#### SELECTED PASSAGE
Reputation: 392
I'm cleaning text from a crawled website, but I don't want any html comments in my data, so do I have to parse it out myself or is there an existing function to do so?
I've tried doing this:
from bs4 import BeautifulSoup as S
soup = S("<!-- t --> <h1>Hejsa</h1> <style>html{color: #0000ff}</style>")
soup.comment # == None
soup.style # == <style>html{color: #0000ff}</style>
Upvotes: 1
Views: 713
Reputation: 71
Use regex.
import re
html = "<!-- t --> <h1>Hejsa</h1> <style>html{color: #0000ff}</style>"
html = re.sub('<!--[\s\S]*-->', '', html).strip()
print(html)
########
ASSIGNED TASK 1
In the rows, give the lines from the one with "Para efetuar a" to the one with "As seletivas do" as a numbered list, leaving out any blank lines.
ASSIGNED TASK 2
Continue the forum thread about stripping HTML comments from crawled text, starting after its last line.
The two blocks of rows were taken from different sources.
#### DATA FOR THE TASK
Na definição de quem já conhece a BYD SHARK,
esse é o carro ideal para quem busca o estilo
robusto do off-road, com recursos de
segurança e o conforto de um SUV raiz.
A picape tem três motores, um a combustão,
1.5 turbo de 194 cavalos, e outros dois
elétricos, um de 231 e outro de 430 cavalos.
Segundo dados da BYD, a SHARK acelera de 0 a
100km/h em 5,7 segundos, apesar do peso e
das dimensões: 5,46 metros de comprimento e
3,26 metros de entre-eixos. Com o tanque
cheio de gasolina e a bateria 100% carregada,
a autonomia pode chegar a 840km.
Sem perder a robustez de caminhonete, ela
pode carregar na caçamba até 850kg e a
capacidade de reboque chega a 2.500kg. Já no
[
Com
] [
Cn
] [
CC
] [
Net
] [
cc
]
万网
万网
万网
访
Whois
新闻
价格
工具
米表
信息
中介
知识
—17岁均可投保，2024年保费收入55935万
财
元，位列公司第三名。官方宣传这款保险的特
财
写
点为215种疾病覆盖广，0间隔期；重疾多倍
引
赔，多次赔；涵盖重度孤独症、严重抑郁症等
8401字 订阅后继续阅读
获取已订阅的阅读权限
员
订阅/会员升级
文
########
#### DATA FOR THE TASK
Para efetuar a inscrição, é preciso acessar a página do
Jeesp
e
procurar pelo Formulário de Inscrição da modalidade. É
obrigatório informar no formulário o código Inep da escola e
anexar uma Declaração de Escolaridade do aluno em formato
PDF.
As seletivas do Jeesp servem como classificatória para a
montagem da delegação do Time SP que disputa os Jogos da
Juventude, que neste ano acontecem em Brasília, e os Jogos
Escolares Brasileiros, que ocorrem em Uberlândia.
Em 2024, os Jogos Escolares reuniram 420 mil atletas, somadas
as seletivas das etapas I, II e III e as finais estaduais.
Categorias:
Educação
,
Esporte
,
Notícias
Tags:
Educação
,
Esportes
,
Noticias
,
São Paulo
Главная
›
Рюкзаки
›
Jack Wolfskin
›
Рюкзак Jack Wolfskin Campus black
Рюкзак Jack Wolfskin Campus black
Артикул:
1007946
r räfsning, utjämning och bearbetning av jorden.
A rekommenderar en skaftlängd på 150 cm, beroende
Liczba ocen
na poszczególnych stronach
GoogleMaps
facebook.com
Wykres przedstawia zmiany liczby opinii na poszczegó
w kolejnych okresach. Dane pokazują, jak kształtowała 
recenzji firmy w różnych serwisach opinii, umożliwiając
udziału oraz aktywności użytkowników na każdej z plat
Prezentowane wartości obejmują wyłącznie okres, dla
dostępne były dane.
########
TASK RESPONSE 1
1. Para efetuar a inscrição, é preciso acessar a página do
2. Jeesp
3. e
4. procurar pelo Formulário de Inscrição da modalidade. É
5. obrigatório informar no formulário o código Inep da escola e
6. anexar uma Declaração de Escolaridade do aluno em formato
7. PDF.
8. As seletivas do Jeesp servem como classificatória para a

TASK RESPONSE 2
Result:
<h1>Hejsa</h1> <style>html{color: #0000ff}</style>
Upvotes: 1
Reputation: 195418
To search form HTML comments, you can use bs4.Comment
type:
from bs4 import BeautifulSoup, Comment
html_doc = '''
<!-- t --> <h1>Hejsa</h1> <style>html{color: #0000ff}</style>
'''
soup = BeautifulSoup(html_doc, 'html.parser')
# print comment:
comment = soup.find(text=lambda t: isinstance(t, Comment))
print( comment )
Prints:
t
To extract it:
comment = soup.find(text=lambda t: isinstance(t, Comment))
# extract comment:
comment.extract()
print(soup.prettify())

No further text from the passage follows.